Two Companies That Said No To Social Media Scams

Feedback is rolling in on our Scamville post last night. Even more people are coming forward to talk about their experiences getting ripped off by Offerpal and SuperRewards, or how they were pitched by these companies to add offers to their apps.

We’ve got a lot more to say about this before we’re done. And we’re hoping that Facebook and MySpace make the right decisions for users and begin to enforce their own rules on subscription and other scams. Even if it means a huge drop in advertising revenue from the apps that rely on scams to make money.

But in this post we’re going to let two other people make their points. In a comment to the post yesterday HotOrNot founder James Hong talks about how his company tried, and quickly removed, scammy offers from their site. He says “In a nutshell, the offers that monetize the best are the ones that scam/trick users.”

And PlentyOfFish founder Markus Frind talks about being pitched by companies like Offerpal and SuperRewards.

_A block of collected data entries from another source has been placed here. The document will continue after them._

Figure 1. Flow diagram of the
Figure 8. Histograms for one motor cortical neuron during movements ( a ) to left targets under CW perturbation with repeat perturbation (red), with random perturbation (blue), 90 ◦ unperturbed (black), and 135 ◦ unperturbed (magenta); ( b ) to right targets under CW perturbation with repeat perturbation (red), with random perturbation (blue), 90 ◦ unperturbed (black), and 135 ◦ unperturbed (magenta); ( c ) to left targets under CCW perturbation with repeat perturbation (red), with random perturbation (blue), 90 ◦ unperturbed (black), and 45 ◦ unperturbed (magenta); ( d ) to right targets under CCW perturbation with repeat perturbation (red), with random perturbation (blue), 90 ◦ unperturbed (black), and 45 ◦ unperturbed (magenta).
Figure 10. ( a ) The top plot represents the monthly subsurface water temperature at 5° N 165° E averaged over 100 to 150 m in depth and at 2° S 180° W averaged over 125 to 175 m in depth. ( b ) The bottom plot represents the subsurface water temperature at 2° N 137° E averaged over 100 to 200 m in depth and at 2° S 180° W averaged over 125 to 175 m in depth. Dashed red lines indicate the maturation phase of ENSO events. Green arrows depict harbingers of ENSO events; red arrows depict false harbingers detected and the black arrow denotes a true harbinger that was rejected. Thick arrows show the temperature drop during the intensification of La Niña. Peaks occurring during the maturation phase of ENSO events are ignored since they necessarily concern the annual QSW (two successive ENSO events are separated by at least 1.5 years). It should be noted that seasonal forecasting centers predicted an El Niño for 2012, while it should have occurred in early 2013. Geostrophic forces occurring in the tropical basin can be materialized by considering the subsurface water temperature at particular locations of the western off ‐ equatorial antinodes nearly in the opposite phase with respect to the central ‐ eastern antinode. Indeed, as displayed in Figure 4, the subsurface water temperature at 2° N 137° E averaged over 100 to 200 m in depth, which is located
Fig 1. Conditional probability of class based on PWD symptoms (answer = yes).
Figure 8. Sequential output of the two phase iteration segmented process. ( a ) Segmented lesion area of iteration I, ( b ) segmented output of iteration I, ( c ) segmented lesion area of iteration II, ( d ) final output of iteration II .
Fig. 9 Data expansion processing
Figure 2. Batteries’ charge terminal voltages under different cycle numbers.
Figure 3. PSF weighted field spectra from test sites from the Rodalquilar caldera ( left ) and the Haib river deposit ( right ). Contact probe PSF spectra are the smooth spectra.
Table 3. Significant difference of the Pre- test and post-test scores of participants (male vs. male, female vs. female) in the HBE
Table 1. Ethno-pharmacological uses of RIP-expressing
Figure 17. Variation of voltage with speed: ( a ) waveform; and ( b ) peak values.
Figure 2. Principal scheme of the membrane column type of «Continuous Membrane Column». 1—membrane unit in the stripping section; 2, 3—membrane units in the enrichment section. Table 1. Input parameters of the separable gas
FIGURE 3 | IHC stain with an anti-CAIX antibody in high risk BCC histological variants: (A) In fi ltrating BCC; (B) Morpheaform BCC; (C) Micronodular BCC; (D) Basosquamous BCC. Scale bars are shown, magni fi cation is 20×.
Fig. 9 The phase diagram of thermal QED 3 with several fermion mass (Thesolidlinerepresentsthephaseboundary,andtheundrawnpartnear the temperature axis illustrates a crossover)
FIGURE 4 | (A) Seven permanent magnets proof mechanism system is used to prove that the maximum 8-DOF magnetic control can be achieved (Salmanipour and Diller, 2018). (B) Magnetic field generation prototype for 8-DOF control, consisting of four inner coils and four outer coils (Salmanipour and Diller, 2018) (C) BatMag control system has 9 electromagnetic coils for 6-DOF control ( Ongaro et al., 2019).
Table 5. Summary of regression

He also follows up with a post on his own blog.

James Hong:

We ran offers like this back in 2005 for a very short period of time at HOTorNOT, that is until we realized what was going on. In a nutshell, the offers that monetize the best are the ones that scam/trick users. Sure we had netflix ads show up, and clearly those do convert to some degree, but i’m pretty sure most of the money ended up getting our users hooked into auto-recurring SMS subscriptions for horoscopes and stuff. When I hear people defending their directory of deals by saying Netflix is in there, i am reminded of how hotel pay-per-view has non-pornographic movies. Sure it gives them good cover, but we all know where the money is made.

In the end, we decided to turn the offers off. Quite frankly, the offers made us feel dirty, and pretty much on the same level as spammers. For us, the money just wasn’t worth it. On top of that, we relied on our goodwill with users and focused on growing by having a product and company that our users liked. Our sense was that using scammy offers would make good money in the short run, but would destroy our userbase in the end. Perhaps apps on facebook don’t feel this pressure because facebook is so huge, and there are always new people to burn.

I’d like to point out that there are some game companies out there who are holding out on using offers to monetize their users. Personally, that makes me 10 times more likely to pull my credit card out for them.

PS. I don’t think the concept of letting people fulfill offers to get credits is structurally a bad one. I for one would like to see the offer networks work together to create some set of public agreement on what types of practices are banned from their network, and perhaps they can evan have some sort of certification logo. These practices will only stop when companies are not competitively crippled by NOT doing them. In effect, we need a nuclear non-proliferation treaty among the offer networks.

Markus Frind:

I’m surprised it took this many years to be reported by the “media”. These kind of scams have been going on for years and I get several emails a month from these vendors promising to make me millions of dollars a month. I’ve no doubt I could make millions a month off these scams, but they are scams and will eventually bring government regulations. Michael mentions tattoo media look up tatto media sued on google and you will see all the government agencies sueing them.

Michael, is just barely scratching the surface, these scams are extremely far reaching and deep. Some of these scams are charging users over $1 million dollars a day, and many of these middle men/networks are nothing more than smoke screens.

There are a number of comments from anonymous posters saying that there’s no fire here behind the smoke. The thing is, they’re lying.